Work and Industry Colleagues: Another way to study is to reach out to your colleges at work or friends in the industry. If you need help in understanding QA testing and release of products, reach out someone who has a better understanding that may deal with this on a day to day basis. Maybe take them out to coffee, or lunch, have some set questions in mind and have a conversation. I’m sure they would be more than happy to help you, especially sharing their personal real-life insights.
WEBSITES AND BOOKS – The USDA, FDA, Code of Federal Regulations and WHO Codex Alimentarius government websites are great resources to find food safety and current laws and regulations on food. I did not buy any of the books on the recommended resource list because I had many similar books from college. However, if you would like to purchase some reference materials.
I would recommend these books:
Food Science: Fifth Edition – Food Science remains the most popular and reliable text for introductory courses in food science and technology.
Food Safety for the 21st Century – This book is an essential resource for all scientists and managers in the food industry (manufacturing and foodservice); regulators and educators in the field of food safety; and students of food science and technology.
Food Processing Technology – Introduces a range of processing techniques that are used in food manufacturing and explains the key principles of each process, including the equipment used and the effects of processing on micro-organisms that contaminate foods.
Sensory Evaluation Techniques – Covers all phases of sensory evaluation and details all sensory tests currently in use, to promote the effective employment of these tests, and to describe major sensory evaluation practices.
GIVE YOURSELF TIME – I gave myself, at least, three months to study and prepare for the exam. Attending the CFS preparatory course was an excellent way to kick start the studying. Luckily the exam was offered between 2-3 months after the course. I created a workable schedule and made a point to study at least 2 hours each night during the week, and longer hours on the weekend. It was certainly a challenging time, reminding me of those late night cram sessions in college! If you are not taking the CFS preparatory course, you may want to give yourself a few extra months to study.

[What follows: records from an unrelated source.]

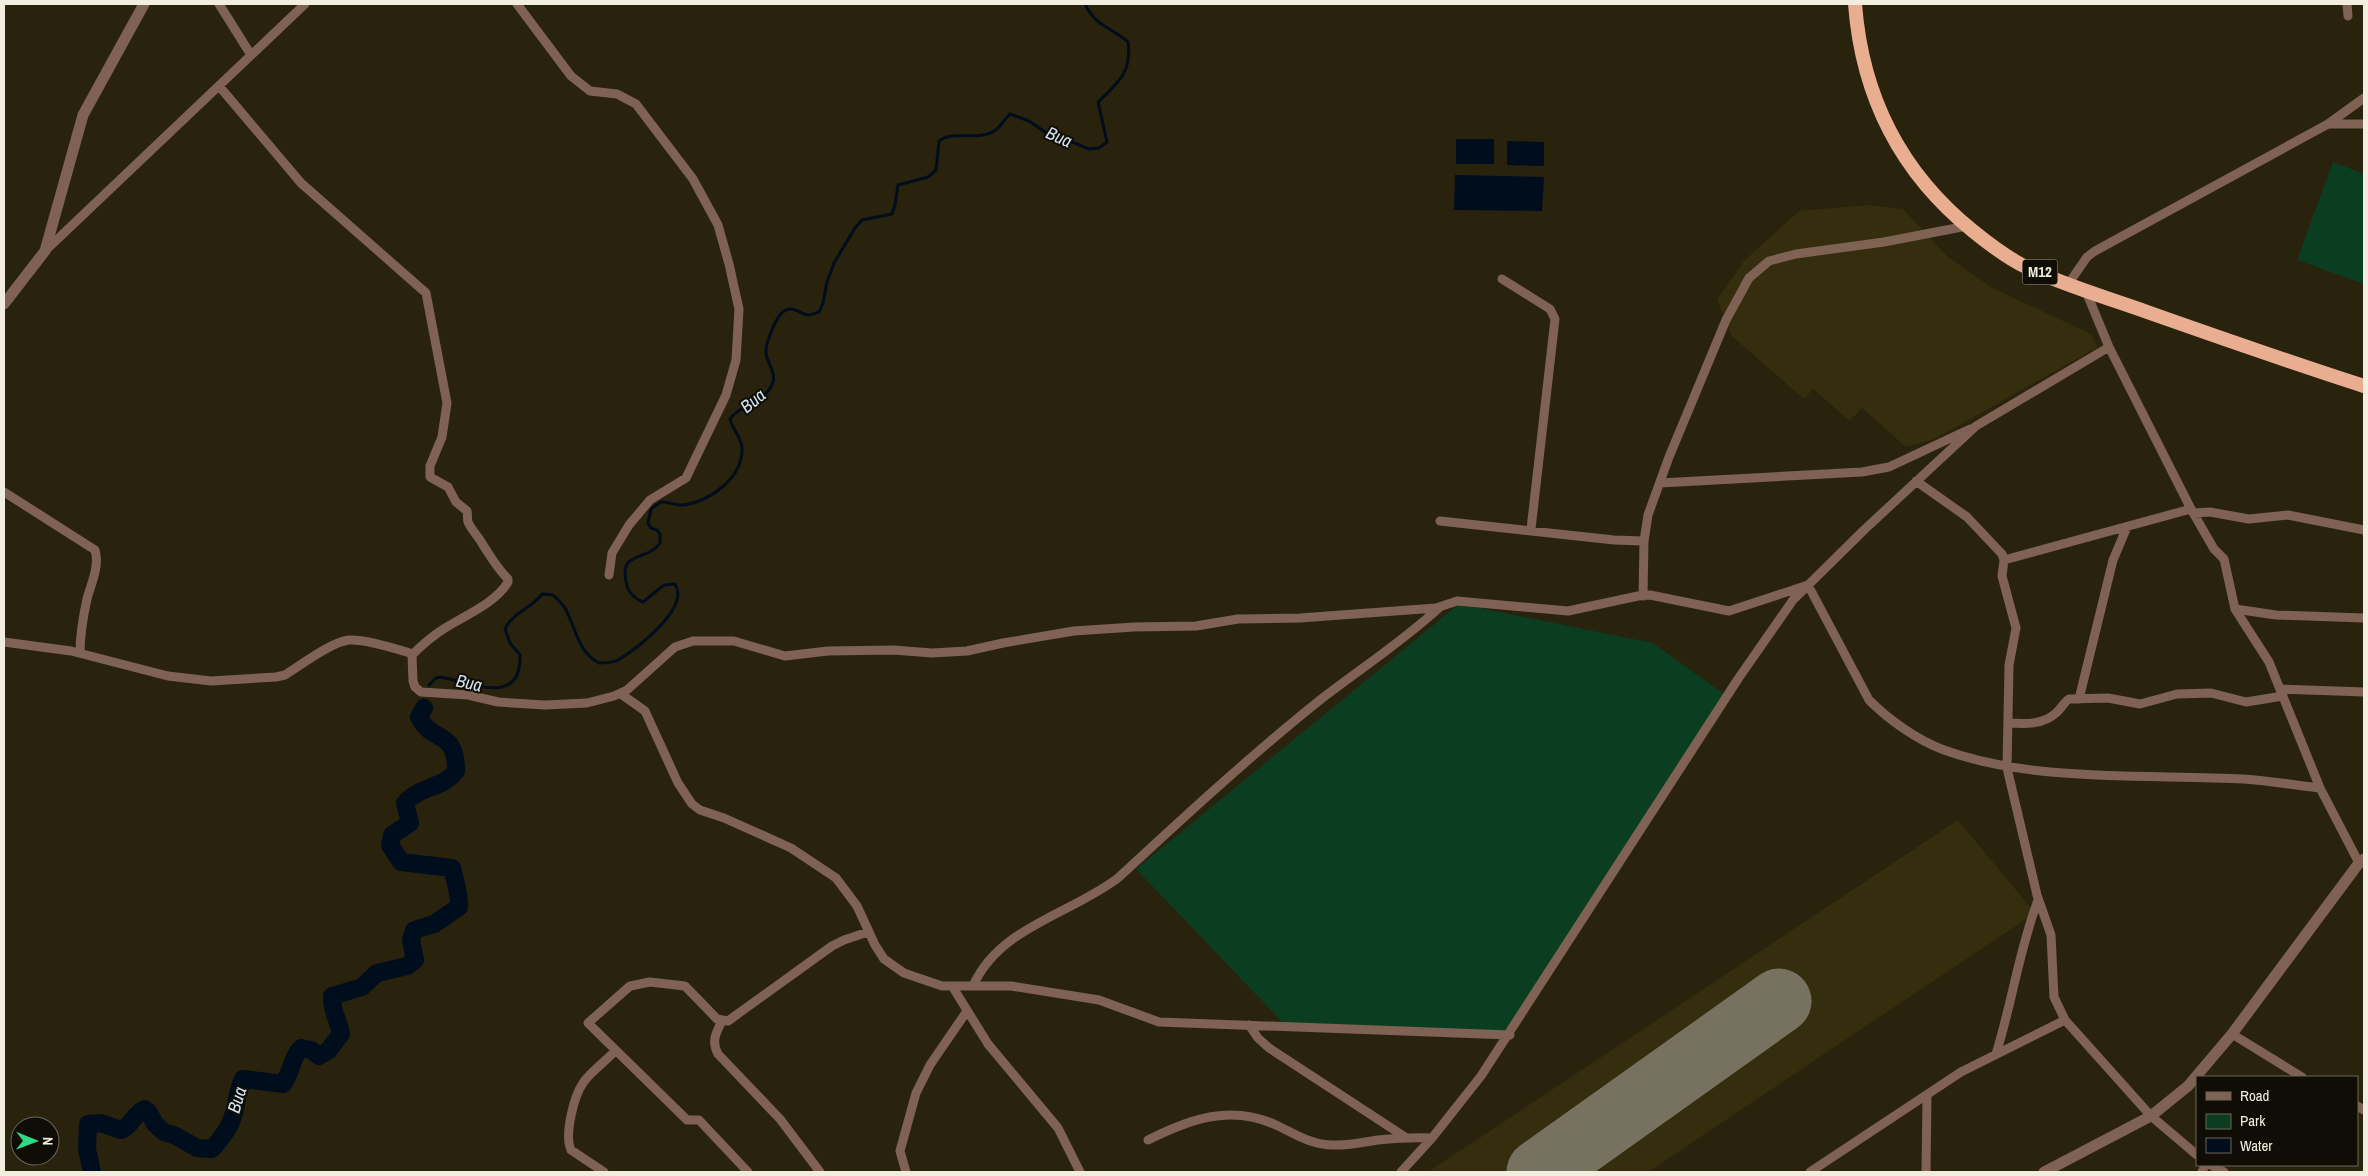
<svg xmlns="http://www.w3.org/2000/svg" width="2368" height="1176" font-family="'Archivo Narrow',sans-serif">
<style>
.built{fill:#342d0e}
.green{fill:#0b3d20}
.water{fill:#000d1c}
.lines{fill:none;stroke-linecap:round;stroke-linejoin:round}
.stream{stroke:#000d1c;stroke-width:3}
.river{stroke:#000d1c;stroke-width:18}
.runway{stroke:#77725f;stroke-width:65}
.minor{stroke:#7f6253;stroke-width:9}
.tertiary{stroke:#7f6253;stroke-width:11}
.trunk{stroke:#e9ae90;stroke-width:14}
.labels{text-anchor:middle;stroke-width:4;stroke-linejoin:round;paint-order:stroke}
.shield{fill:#0f0d05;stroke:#adaa9e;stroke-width:1}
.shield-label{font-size:15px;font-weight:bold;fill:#f1eee0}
.water-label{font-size:18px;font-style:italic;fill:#d4e3f2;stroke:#0f0d05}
</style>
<rect width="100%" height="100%" fill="#29230d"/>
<!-- built -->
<path class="built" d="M1868,205L1903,209L1948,257L1991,287L2091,334L2098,347L1935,439L1906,447L1862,408L1850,421L1813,389L1804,399L1732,336L1717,299L1744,261L1799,211Z
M1958,820L2035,913L1648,1172H1428Z"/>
<!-- green -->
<path class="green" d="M2333,162L2364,174V284L2297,260Z
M1459,604L1653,643L1725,695L1511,1033L1287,1027L1136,869Z"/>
<!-- water -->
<path class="water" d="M1456,139H1494V164H1456Z
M1507,141L1544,142V166L1507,165Z
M1455,175L1544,177L1542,211L1454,210Z"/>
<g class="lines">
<!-- stream -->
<path class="stream" d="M429,685L436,678L441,677C472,683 522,707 520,655L510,643L505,629C513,612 531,609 542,594L553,595C558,600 563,604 566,610C576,629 578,652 599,663C605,663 612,663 618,660C636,649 691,608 675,584L664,585L643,602C636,599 629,594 627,586C617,549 646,563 660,543V534L657,530L651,528L648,523L651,509L661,502C669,501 676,506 684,505C710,501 743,478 742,448C742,438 732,429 730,419C740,404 768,401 773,382C776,372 767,363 766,353C765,344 777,313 786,310C794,306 800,314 808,315C811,315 816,313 819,312L823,303L827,282L834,263L855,228L862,220L892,214L895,205L898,185L928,177L936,170L939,141C955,129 979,143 997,129C1001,125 1005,119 1010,114L1029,121L1051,136L1060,137L1089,149L1099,148L1107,142L1098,102C1119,82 1132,72 1128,42C1111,27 1096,27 1085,4"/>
<!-- river -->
<path class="river" d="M92,1172L87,1149L88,1124L101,1123L121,1130C132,1126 133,1114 145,1109L149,1113L155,1124L164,1132L176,1136L197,1148L212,1149C220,1140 230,1128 233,1116C237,1104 237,1091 243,1079L283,1084C292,1072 291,1058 301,1048L311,1050L319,1056L328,1051L341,1034C339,1021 331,1010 332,996L362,987L377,973L407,966L415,960L411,940L414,930L434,924L459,907C460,896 455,880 452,868L401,862L390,845L392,835L410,823L405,803C419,786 443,789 456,771C456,728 433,745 419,717L424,708"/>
<!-- runway -->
<path class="runway" d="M1539,1172L1779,1001"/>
<!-- minor -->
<path class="minor" d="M219,4L251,55
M517,4L571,76L590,91L617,94L636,104L693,179L718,225L729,264L739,309L736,360L726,395L698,453L686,478L650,500L629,525L612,553L609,575
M2347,4L2348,16
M219,86L301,183L426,293L447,403L442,437L430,466V477L448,487L456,502L467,511C468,514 467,519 468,522C472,531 479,537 483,545C491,557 497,568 508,579V582C495,604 463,616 442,630C431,637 421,646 412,655
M2328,124H2364
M45,251L305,4
M1502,279L1550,309L1555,319L1531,529
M2069,283L2087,257L2095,251L2328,124L2364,98
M2085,289L2109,347L2191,509L2214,549L2224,559L2235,609L2269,662L2320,788L2359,863
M1916,481L1967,517L2002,554L2004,560L2002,576L2016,628L2009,665L2007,768L2037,895L2051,935L2054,997L2065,1020L2151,1116L2197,1155
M1660,483L1862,472L1889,467L1970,429
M4,492L95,550C100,566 91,584 87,599C83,617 80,635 80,653
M2194,513L2210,512L2249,519L2288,515L2364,530
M1440,521L1614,540L1644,541
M2004,560L2191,509
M1808,585L1869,700C1889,720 1917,740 1944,750C2035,783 2148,774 2244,779C2270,781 2295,785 2320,788
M1643,596L1644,541L1648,515L1669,457L1726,320L1749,278L1769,261L1796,254L1884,242L1967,226
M2235,609L2276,615L2364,618
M4,642L71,651L168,676L211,681L276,677L285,675C301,665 331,642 349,640C365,639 394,648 410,653L412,655L413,681L415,687L421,692L468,695L498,702L545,705L587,703L614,696L627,690L675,647L693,641H734L785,656L828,651L893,650L932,653L967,651L1003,643L1074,631L1134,627L1196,626L1238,619L1300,618L1436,608L1457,601L1568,611L1638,596L1650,595L1729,611L1808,585
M2280,689L2364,692
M621,694L645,711L678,783L692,804L700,810L724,818L791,848L836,878L857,906L875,945L884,959L904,973L942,986H1011L1099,1000L1159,1022L1510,1035
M2079,699L2113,560L2127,527
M2009,723C2025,724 2043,725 2056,713C2061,709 2064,702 2069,699L2108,698L2140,704L2177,694L2211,693L2246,702L2283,696
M952,986L988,1044L1058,1128L1080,1172
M973,986C999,927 1071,914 1118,878C1184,817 1250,756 1320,700C1360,669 1402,642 1440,607
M722,1021C716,1033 711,1041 718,1054L780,1119L820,1172
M1249,1025L1258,1038L1269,1048L1405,1137
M2232,1034L2302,1077
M1996,1054C2012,1003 2019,950 2038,900
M2357,1106L2364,1110
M1148,1140C1190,1119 1231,1104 1276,1125C1295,1134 1311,1145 1333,1145C1348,1146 1364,1142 1378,1140C1397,1138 1414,1137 1432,1138
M2211,1165L2224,1172
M604,1172L571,1150C564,1135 574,1096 583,1083C588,1074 608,1059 616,1050
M748,1172L699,1120H687L684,1117L588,1023L630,986L650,982L685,986L717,1019L728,1021L832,946L844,940L868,932
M906,1172L900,1151L916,1093L930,1065L967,1011
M1401,1172L1432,1138L1481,1076L1738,679L1793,600L1864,530L1976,426L2109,347
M1810,1172L1961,1072L2065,1020
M1926,1172L1927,1095
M2202,1172L2205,1165"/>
<!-- tertiary -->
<path class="tertiary" d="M4,304L45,251L83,115L144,4
M2044,1172L2151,1116L2188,1086L2232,1034L2359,863L2364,859"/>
<!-- trunk -->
<path class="trunk" d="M1855,4C1862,96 1901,173 1973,231C1989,244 2007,258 2026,267C2065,286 2109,298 2150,313C2221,338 2292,363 2364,386"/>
</g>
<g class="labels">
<!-- shield labels -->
<rect class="shield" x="2022.5" y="259.5" width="35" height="25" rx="4"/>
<g class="shield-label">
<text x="2040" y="277">M12</text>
</g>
<!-- water labels -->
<g class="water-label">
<text transform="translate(1059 137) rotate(24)" y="6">Bua</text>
<text transform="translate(753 401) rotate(-39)" y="6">Bua</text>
<text transform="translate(469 683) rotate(12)" y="6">Bua</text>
<text transform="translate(237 1100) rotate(-73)" y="6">Bua</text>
</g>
</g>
<!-- border -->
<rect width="2368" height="1176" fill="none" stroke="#f1eee0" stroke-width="10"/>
<!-- legend -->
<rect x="2196" y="1076" width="162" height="90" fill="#0f0d05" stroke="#69675d"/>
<rect x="2206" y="1092" width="25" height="8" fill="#7f6253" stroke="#69675d"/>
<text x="2240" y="1101" font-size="15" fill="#f1eee0">Road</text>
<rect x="2206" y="1114" width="25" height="15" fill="#0b3d20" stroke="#69675d"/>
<text x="2240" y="1126" font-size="15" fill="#f1eee0">Park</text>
<rect x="2206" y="1138" width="25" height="15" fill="#000d1c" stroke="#69675d"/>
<text x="2240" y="1151" font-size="15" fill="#f1eee0">Water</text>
<!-- north arrow -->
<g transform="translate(35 1141) rotate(91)"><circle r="24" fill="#0f0d05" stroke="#69675d"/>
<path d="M0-4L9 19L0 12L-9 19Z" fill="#31d882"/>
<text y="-8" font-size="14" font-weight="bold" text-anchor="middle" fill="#f1eee0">N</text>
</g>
</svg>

Benefits of Food Scientist Certification:
The Institute of Food Technologists highlights the numerous advantages of the CFS certification. The CFS examination focuses on the practical applied knowledge that food scientists need to be competent professionals. The exam was developed by evaluating the global practice of food science and is firmly grounded in the established fundamental knowledge and skills Food Scientists apply in all aspects of their jobs. The purpose of the CFS certification is to:
- Demonstrate the professions’ commitment to safe and quality foods for consumers
- Reinforce IFT’s commitment to ensuring a robust talent pipeline to meet the scientific needs of the food science & technology community
- Promote lifelong learning that complements both academic knowledge and work experience
- Provide food scientists with a way to demonstrate their applied professional skills and knowledge through a third party, independent assessment tool
- Build a foundation for ethical standards moving forward that will benefit the entire profession
- Help employers and practitioners identify individuals with particular knowledge and skills
- Raise the visibility and credibility of the food science profession through a certification program
I could never have dreamed up all the opportunities & experiences that I received since the start of my Food Science education. Through both my professional career and starting my food blog, I have been able to apply my creativity, love for the sensory aspect of food and scientific knowledge to research and develop new food products.